After all the learning (still minimal) that I did over the weekend, I suspect that I have really (REALLY) babied my lawn in terms of N fertilization. There is a clear demarcation between my grass and my neighbor's grass in terms of greenness and health, so I am starting to suspect that grass health/growth is at the core of the issue, and since this issue isn't spreading to my neighbor's lawn, likely fertilization is at the heart of it as that is the only difference I can see between our practices (they pay someone to take care of their lawn, he has fertilized and likely put down lime as well).

I will await soil test results and come up with a plan to adjust accordingly.

PS, I also sharpened the mower blades yesterday. They are sharp sharp.

Cheers.


----------



## Pezking7p (May 23, 2020)

Still no soil test results back and my last chance for rain in the next week is today.

Since I made this post I have applied azoxy at the curative rate, and we have had a ton of rain. I also sharpened my blades and mowed. The leaf tips look better but I'm still kind of yellow/brown/thin in a lot of areas.
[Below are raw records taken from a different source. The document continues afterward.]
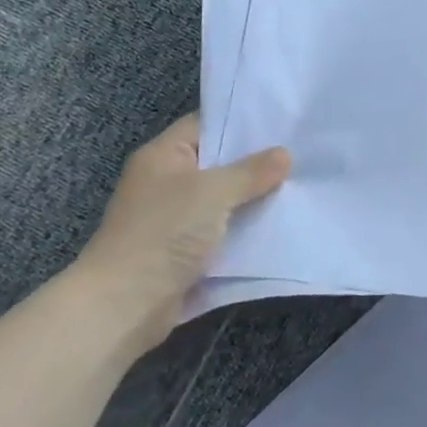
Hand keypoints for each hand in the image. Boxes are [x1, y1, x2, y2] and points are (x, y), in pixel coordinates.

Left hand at [71, 115, 290, 353]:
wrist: (125, 305)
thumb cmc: (163, 234)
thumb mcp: (213, 192)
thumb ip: (251, 172)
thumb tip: (284, 155)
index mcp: (163, 157)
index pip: (204, 125)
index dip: (240, 122)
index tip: (282, 122)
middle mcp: (167, 183)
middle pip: (218, 164)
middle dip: (257, 163)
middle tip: (301, 153)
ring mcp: (176, 219)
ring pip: (225, 200)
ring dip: (255, 198)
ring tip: (301, 185)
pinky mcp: (187, 252)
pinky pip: (224, 232)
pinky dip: (248, 229)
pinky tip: (283, 223)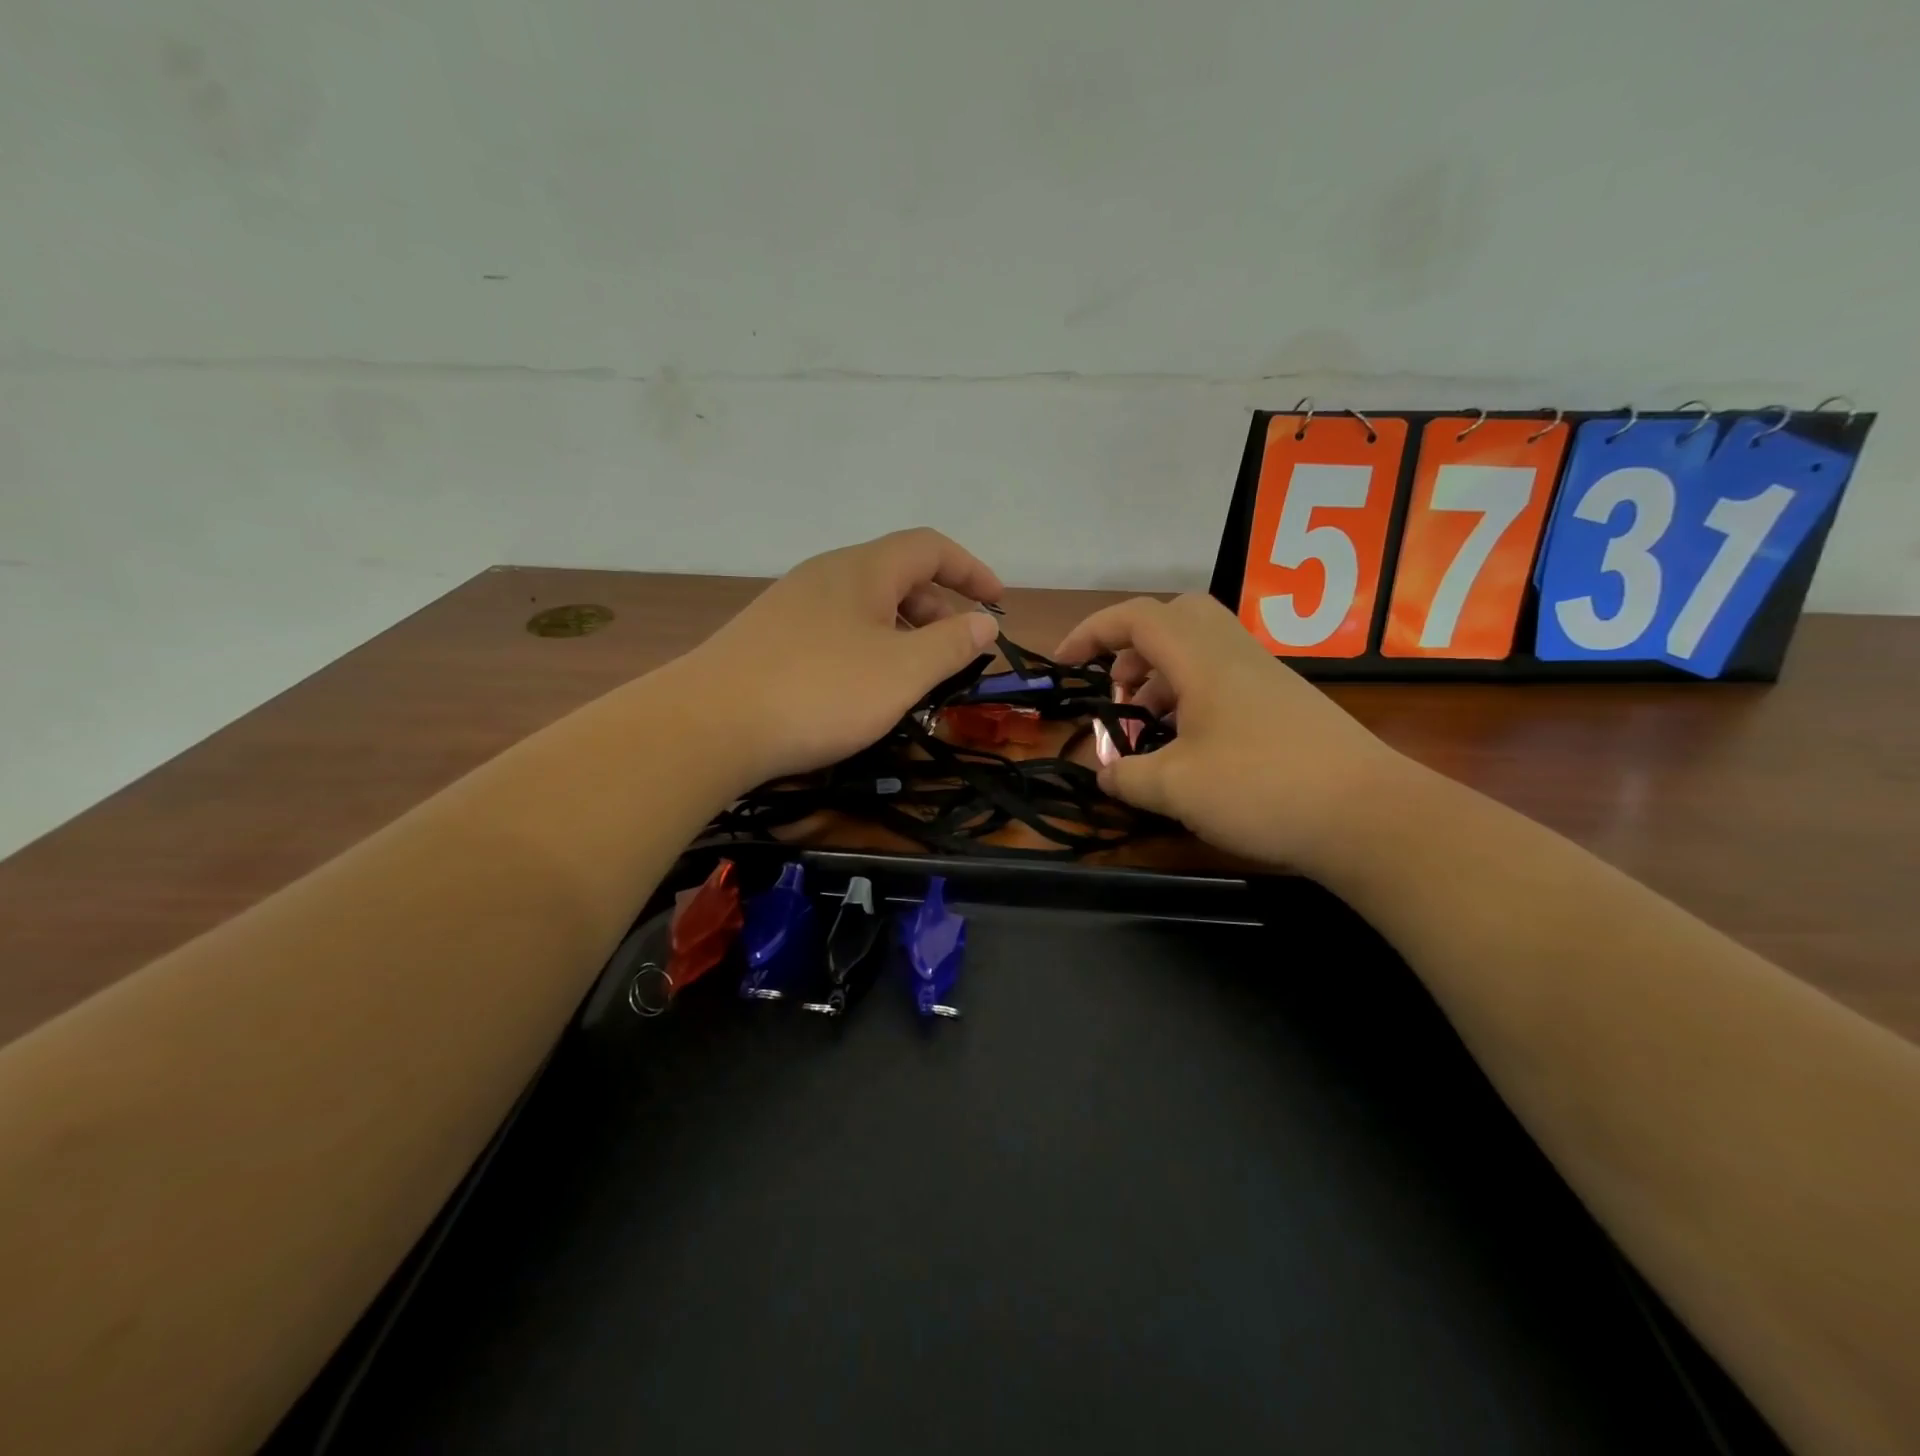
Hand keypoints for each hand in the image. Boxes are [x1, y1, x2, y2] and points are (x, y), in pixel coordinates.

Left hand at [674, 528, 1002, 784]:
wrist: (709, 725)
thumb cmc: (820, 691)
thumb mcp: (902, 672)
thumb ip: (951, 644)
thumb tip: (984, 622)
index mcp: (862, 569)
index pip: (929, 547)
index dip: (971, 569)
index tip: (998, 604)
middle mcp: (825, 576)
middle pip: (897, 575)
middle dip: (938, 607)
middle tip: (958, 652)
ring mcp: (792, 606)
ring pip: (865, 607)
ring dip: (903, 632)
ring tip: (917, 676)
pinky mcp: (770, 639)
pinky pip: (837, 630)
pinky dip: (869, 649)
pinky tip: (865, 689)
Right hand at [1056, 593, 1410, 872]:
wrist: (1370, 816)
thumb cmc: (1262, 789)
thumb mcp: (1177, 788)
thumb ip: (1129, 777)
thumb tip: (1106, 775)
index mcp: (1203, 660)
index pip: (1137, 618)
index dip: (1092, 632)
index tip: (1064, 664)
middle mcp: (1235, 656)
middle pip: (1177, 617)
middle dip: (1134, 646)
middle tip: (1118, 690)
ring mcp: (1266, 679)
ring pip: (1202, 651)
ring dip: (1163, 678)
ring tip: (1148, 729)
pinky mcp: (1286, 706)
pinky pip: (1225, 681)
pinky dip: (1193, 699)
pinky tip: (1191, 749)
As I said above, I have probably put down the tiniest amounts of N this year. Just a weed and feed application that I stretched very thin. I'm worried if I don't get started now I will really get into the hot season before I get fertilizer down and need to water more, which I'm not set up well to do over this entire area. Is there anything wrong with throwing down some milorganite tonight (N at 1 lb/k?), and tacking that onto my soil test when it finally comes in? I'm assuming the milorganite should get me most of the way through summer, then I can start to really work on my lawn when it's growing again in the fall.

Yay/Nay?


----------